Je me souviens des grands départs de La Rochelle, Honfleur et Dieppe ; de Champlain et de la Grande Tabagie de Tadoussac ; de Marie de l'Incarnation, venue couronner « ses petites princesses » au bout du monde ; de la Grande Paix de 1701, et du discours et de la mort de Kondiaronk ; de Brébeuf et des Grands Lacs, de La Vérendrye et de l'Ouest, de Cavelier de La Salle et du Mississippi ; de Guillaume Couture et du baron de Saint-Castin, que la forêt américaine a convertis et baptisés, avant d'en faire des héros de légende.
Bien avant que le fleuve Hudson fût le fleuve Hudson, le Français qui n'était déjà plus Français, y chantait sur son canot d'écorce À la claire fontaine, au Canadien qu'il devenait.
Le Québec et l'Acadie sont les orphelins, ou les bâtards mal-aimés, d'une Amérique qui aurait pu être franco-amérindienne, et que le Godon (surnom de l'Anglais) a parqué dans des enclaves. Résultat : deux siècles après la Conquête et la Déportation des Acadiens, nous étions « l'un des rares lieux dans le monde où le français est un signe d'infériorité », selon Miron en 1981 à Apostrophes. C'était quatre ans après l'adoption, par Camille Laurin et le gouvernement de René Lévesque, de la Loi 101, qui avait remis la langue française à sa juste place - la première ; ce qui ne s'était pas vu depuis la Nouvelle-France.
La langue, qui est symbolique, réunit ce qui a été séparé. La non-langue sépare ce qui avait été réuni, et introduit la division en interdisant toute communion. Plus que d'une « guerre culturelle », nous nous trouvons au milieu d'un combat métaphysique à même le langage, entre ce qui cherche à réunir par le haut (symbolus) et à désunir par le bas (diabolus). L'agressivité nihiliste contre la langue, contre les nations et leur histoire est une gifle à tous les dépossédés, qui attendent en périphérie de l'empire la fin du délire.

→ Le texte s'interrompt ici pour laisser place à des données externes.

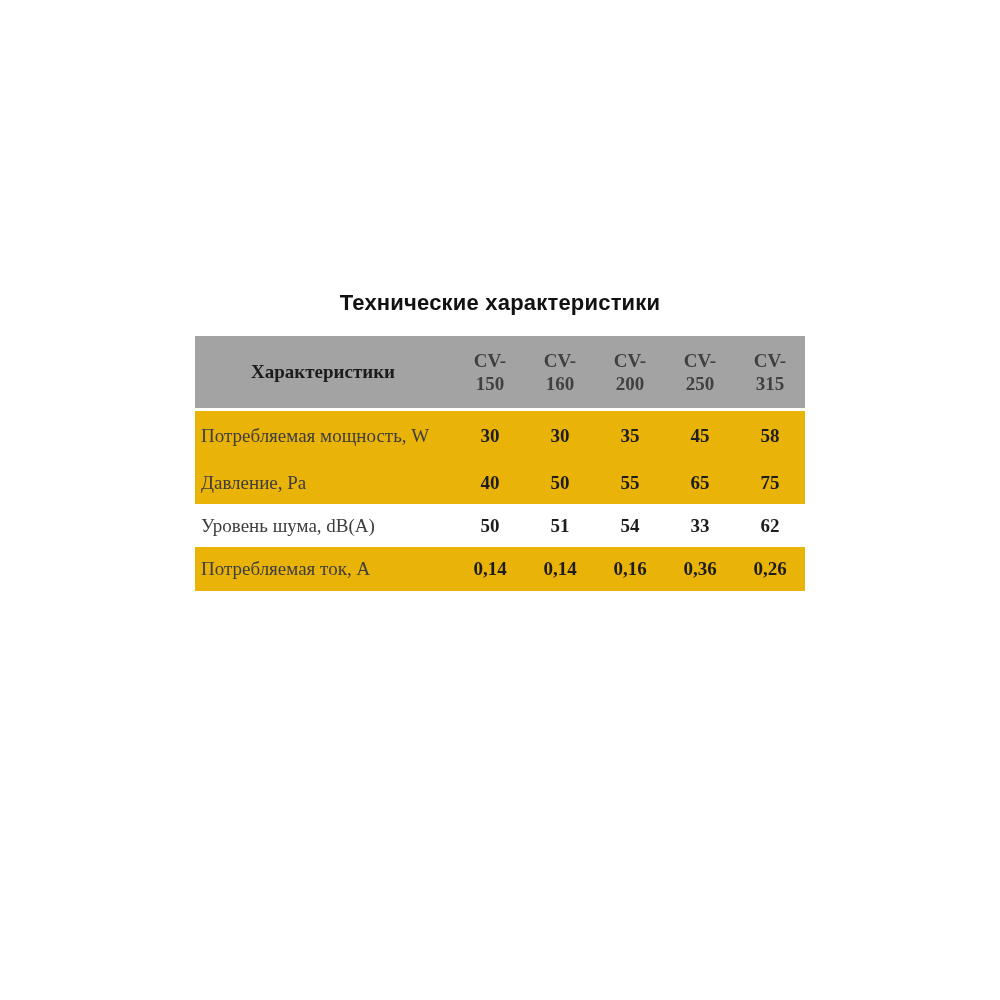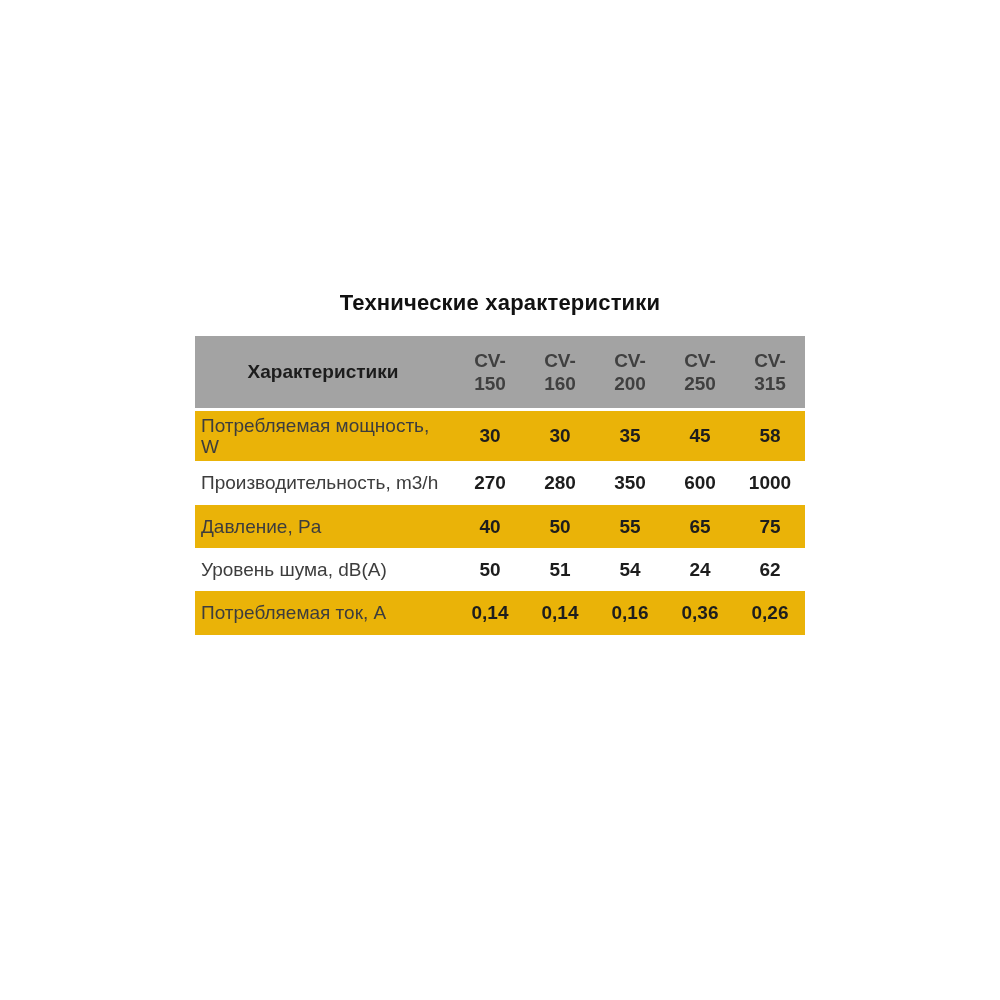--- a/index.html
+++ b/index.html
@@ -31,6 +31,7 @@
   }
   .spec-table {
     width: 610px;
+    font-family: Liberation Serif, serif;
   }
   .row {
     display: grid;

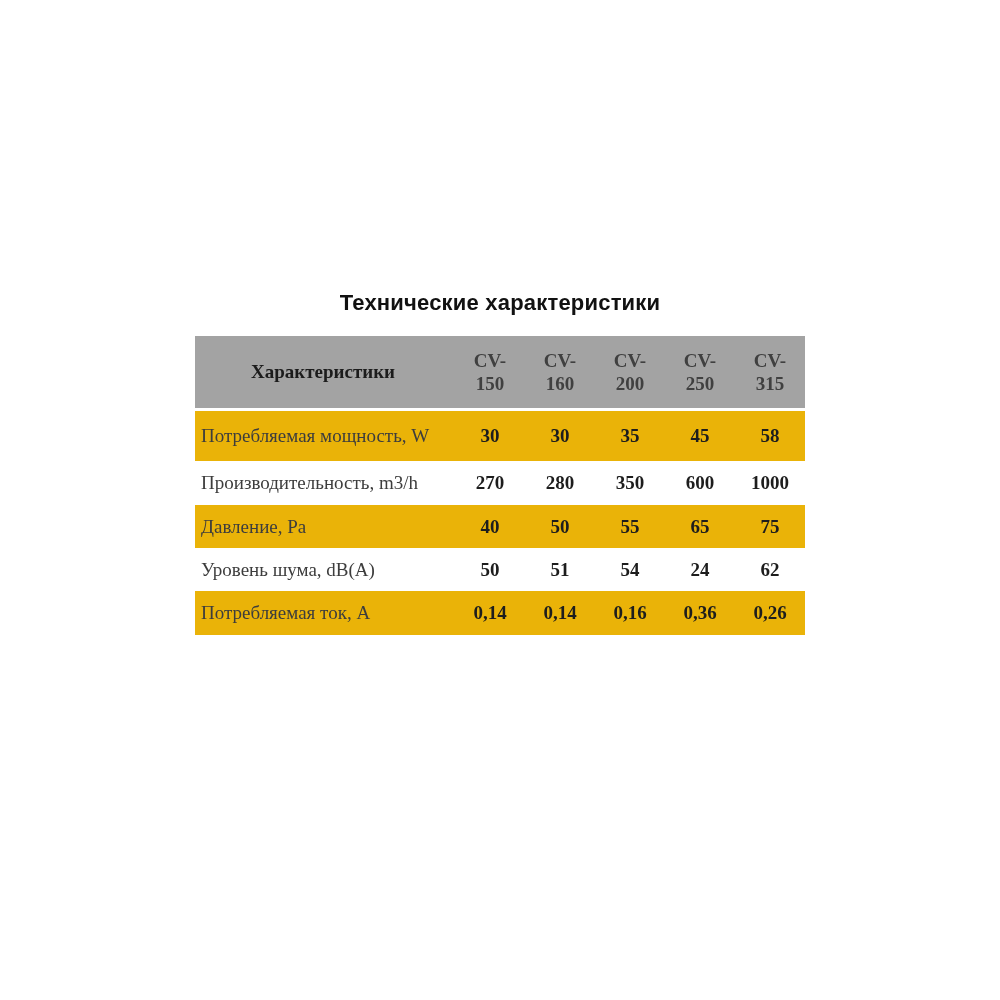--- a/index.html
+++ b/index.html
@@ -119,14 +119,6 @@
         <div class="cell value-cell">58</div>
       </div>
 
-      <div class="row row-white r2">
-        <div class="cell label-cell">Производительность, m3/h</div>
-        <div class="cell value-cell">270</div>
-        <div class="cell value-cell">280</div>
-        <div class="cell value-cell">350</div>
-        <div class="cell value-cell">600</div>
-        <div class="cell value-cell">1000</div>
-      </div>
 
       <div class="row row-gray r3">
         <div class="cell label-cell">Давление, Pa</div>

Dans L'homme rapaillé («rassemblé» et, par métaphore : «réconcilié»), Miron voit la langue comme l'instrument de l'unité retrouvée. Le poète y fait apparaître le pays blessé, par les « chemins défoncés de son histoire / aux hommes debout dans l'horizon de la justice » : il annonce une histoire de dignité reconquise qui reste à écrire, non à réécrire.
La révolution se manifeste quand la vérité et le mensonge deviennent une question de vie ou de mort, selon Soljénitsyne ; l'illusion de la mise en scène sociale, de la gauche et de la droite éclate. Chacun est renvoyé à sa conscience : dois-je continuer de consentir au mensonge ? Ou dois-je dire la vérité, en prenant le risque de me faire bannir de la cité ?
D'une certaine façon, par-delà ses horreurs qui ne sont pas souhaitables, on peut penser à l'instar d'un Berdiaeff que la révolution recèle un sens caché, pour des nations qui ont pensé pouvoir vivre indéfiniment de la rente du passé, à l'abri de l'épreuve de la liberté et du combat spirituel pour la vérité. Le mensonge de la «réécriture inclusive», qui scelle l'alliance de la perversité intellectuelle et de la lâcheté mondaine, ne veut pas la justice mais la parodie de la justice, au point de nous faire oublier et la justice et la possibilité du mal. C'est la ruse du diable, ce ringard absolu, que de se faire passer pour neuf, lui qui ne sait pas créer ; qui ne sait que parodier l'Esprit en altérant tout ce qu'il touche et réécrit.